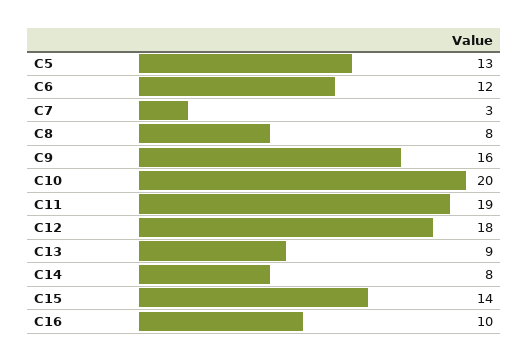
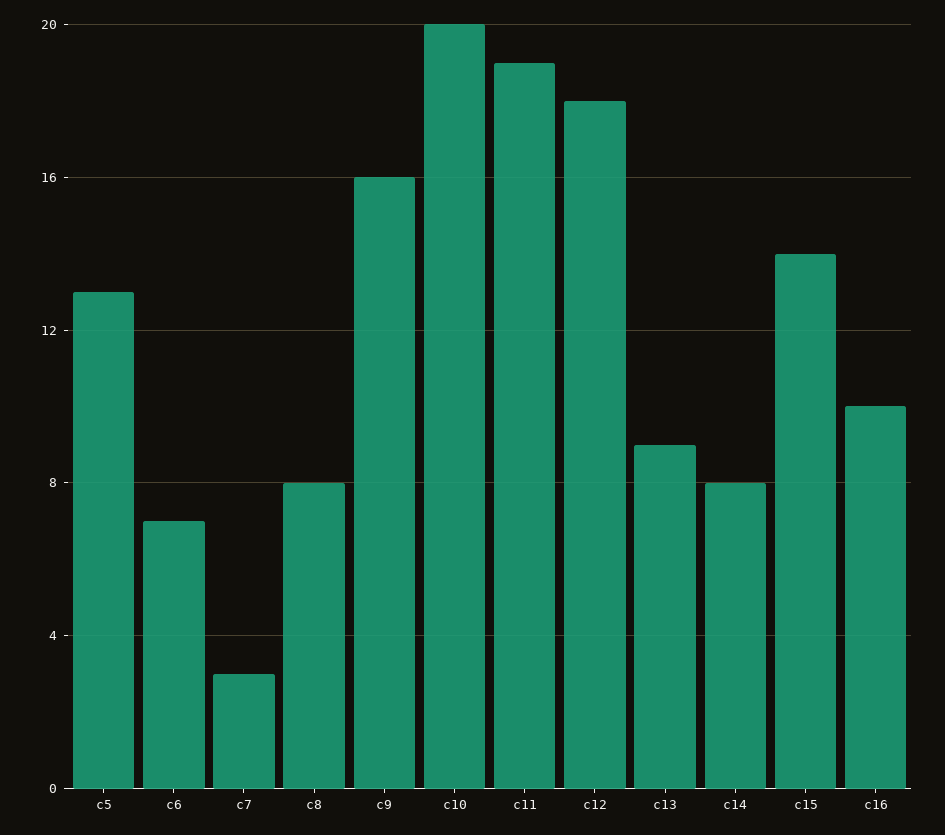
  {
    "C5": 13,
-   "C6": 12,
+   "C6": 7,
    "C7": 3,
    "C8": 8,
    "C9": 16,
    "C10": 20,
    "C11": 19,
    "C12": 18,
    "C13": 9,
    "C14": 8,
    "C15": 14,
    "C16": 10
  }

__Exercise goal__
A faithful copy of the records above is needed, with the pictures left out.

__Response to the task__
  {
    "C5": 13,
-   "C6": 12,
+   "C6": 7,
    "C7": 3,
    "C8": 8,
    "C9": 16,
    "C10": 20,
    "C11": 19,
    "C12": 18,
    "C13": 9,
    "C14": 8,
    "C15": 14,
    "C16": 10
  }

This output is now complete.